The office said the subsidy program — called the "Demonstration Bases-Common Service Platform" — appears to vary widely among the 179 clusters, or "Demonstration Bases," in China, but that exact totals were difficult to determine due to "China’s lack of transparency."

The agency said certain enterprises have received at least $635,000 in benefits annually, and that China has given almost $1 billion to suppliers to provide free or discounted services over a three-year period.

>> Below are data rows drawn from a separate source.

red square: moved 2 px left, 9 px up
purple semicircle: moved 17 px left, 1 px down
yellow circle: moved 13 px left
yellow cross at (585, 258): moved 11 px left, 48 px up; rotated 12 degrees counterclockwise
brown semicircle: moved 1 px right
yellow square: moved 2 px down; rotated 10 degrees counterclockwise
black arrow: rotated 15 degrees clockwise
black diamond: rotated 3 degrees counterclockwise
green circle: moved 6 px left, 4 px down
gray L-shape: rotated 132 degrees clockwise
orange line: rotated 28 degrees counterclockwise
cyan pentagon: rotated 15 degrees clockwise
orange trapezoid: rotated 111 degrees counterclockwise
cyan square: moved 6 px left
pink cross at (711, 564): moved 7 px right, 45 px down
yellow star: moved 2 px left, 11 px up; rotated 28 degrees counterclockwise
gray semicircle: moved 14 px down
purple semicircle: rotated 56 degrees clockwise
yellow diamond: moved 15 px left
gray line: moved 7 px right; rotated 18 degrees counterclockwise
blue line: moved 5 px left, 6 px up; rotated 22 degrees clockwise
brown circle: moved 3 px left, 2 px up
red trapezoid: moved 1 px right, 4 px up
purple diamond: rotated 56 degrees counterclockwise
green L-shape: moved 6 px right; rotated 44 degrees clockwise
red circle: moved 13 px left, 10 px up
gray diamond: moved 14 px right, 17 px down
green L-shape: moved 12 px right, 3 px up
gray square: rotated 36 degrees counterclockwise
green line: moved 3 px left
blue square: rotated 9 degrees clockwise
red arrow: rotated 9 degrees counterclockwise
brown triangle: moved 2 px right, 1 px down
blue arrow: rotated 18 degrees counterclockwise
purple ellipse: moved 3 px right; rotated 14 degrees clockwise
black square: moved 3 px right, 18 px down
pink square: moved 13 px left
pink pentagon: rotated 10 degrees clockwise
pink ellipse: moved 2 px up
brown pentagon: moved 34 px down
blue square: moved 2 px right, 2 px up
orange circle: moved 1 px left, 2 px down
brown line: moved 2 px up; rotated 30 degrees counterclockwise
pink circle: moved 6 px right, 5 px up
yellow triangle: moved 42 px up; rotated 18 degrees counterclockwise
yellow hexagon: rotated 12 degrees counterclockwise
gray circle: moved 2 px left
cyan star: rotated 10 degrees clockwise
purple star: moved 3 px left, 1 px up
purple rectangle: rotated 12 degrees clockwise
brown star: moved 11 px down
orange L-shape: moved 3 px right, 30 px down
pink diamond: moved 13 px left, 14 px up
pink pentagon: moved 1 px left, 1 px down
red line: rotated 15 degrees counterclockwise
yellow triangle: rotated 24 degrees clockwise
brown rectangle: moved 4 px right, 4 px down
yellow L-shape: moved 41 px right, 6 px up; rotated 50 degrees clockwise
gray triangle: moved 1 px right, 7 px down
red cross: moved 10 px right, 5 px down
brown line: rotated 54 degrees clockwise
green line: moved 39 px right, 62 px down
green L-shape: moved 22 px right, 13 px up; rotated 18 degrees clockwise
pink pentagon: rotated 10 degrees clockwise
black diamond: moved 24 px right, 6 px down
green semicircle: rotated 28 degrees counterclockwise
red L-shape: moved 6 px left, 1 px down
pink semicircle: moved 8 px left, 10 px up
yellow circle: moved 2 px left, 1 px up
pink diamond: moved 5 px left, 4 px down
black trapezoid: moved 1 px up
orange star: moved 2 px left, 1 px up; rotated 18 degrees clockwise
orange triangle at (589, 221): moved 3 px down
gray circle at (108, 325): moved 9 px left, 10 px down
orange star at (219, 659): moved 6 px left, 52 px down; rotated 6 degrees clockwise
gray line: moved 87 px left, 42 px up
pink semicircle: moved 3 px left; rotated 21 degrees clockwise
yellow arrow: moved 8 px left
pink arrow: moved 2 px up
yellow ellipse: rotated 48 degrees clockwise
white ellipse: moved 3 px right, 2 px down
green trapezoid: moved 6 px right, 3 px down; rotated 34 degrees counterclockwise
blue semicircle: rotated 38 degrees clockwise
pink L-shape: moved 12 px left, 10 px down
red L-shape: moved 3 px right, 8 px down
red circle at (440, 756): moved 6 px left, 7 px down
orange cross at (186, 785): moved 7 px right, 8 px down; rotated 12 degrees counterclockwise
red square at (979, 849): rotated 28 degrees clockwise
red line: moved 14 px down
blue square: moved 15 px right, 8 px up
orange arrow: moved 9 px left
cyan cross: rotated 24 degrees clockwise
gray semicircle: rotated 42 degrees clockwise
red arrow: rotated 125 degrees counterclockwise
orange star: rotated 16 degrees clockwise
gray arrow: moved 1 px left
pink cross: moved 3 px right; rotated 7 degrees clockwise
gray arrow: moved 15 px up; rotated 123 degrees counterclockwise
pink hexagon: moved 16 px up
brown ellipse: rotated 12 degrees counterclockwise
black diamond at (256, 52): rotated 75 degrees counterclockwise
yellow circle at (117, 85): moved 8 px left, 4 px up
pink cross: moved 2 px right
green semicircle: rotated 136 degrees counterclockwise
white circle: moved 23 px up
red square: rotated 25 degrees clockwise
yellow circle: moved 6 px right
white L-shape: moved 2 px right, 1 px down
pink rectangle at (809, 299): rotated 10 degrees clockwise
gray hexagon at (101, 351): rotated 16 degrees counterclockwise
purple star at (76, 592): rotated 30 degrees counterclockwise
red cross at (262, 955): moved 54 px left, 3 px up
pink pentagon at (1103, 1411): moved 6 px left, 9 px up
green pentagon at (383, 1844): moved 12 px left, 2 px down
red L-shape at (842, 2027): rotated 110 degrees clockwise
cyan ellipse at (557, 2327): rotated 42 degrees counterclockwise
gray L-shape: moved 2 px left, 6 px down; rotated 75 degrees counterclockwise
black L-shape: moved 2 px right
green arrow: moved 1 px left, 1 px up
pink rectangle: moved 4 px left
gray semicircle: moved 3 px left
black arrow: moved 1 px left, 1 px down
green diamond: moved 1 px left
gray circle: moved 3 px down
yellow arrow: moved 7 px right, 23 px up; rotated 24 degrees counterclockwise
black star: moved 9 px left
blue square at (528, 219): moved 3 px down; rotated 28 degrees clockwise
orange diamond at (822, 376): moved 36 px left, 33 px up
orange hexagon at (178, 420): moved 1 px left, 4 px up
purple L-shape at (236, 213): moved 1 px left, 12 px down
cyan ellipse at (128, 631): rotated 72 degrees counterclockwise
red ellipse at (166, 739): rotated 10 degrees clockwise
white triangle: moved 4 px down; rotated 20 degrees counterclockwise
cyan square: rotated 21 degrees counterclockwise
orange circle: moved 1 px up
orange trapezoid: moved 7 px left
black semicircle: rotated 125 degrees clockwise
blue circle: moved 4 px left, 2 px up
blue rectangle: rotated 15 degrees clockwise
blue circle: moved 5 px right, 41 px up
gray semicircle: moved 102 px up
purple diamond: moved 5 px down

The payments also appeared to affect a large segment of overall exports, with 16 of the 40 textile clusters alone accounting for 14 percent of the Chinese textile exports in 2012.

The announcement marks the first step at the WTO. The countries will enter settlement negotiations, and if none is reached, the U.S. could ask for a WTO panel to take up the matter.

The dispute follows a previous WTO proceeding by the U.S. involving the Chinese auto industry.

"American workers, farmers, manufacturers, and businesses rank among the most productive and innovative in the world, and where there is a level playing field they can compete and win," said U.S. Trade Representative Michael Froman. "This Administration is dedicated to ensuring that they get all the economic opportunities we’ve negotiated under our trade agreements."

The issue coincides with ongoing negotiations over the Trans-Pacific Partnership, a trade pact which would include the U.S., China and 10 other Pacific Rim nations. The Obama administration has argued the deal would give the U.S. the ability to help write the rules for trade with Asia, but the deal has run into some resistance on Capitol Hill, however, particularly from Democrats wary of previous trade deals and their impacts on outsourced jobs.

Manufacturing groups have largely backed free trade deals, but have urged the Obama administration to address currency manipulation in TPP negotiations. A recent report called China the largest global currency manipulator, and attributed manipulation by China and Japan to a rising U.S. trade deficit. The trade deficit with China alone — the largest between the U.S. and any other nation — set a record last year, increasing 24 percent to more than $340 billion.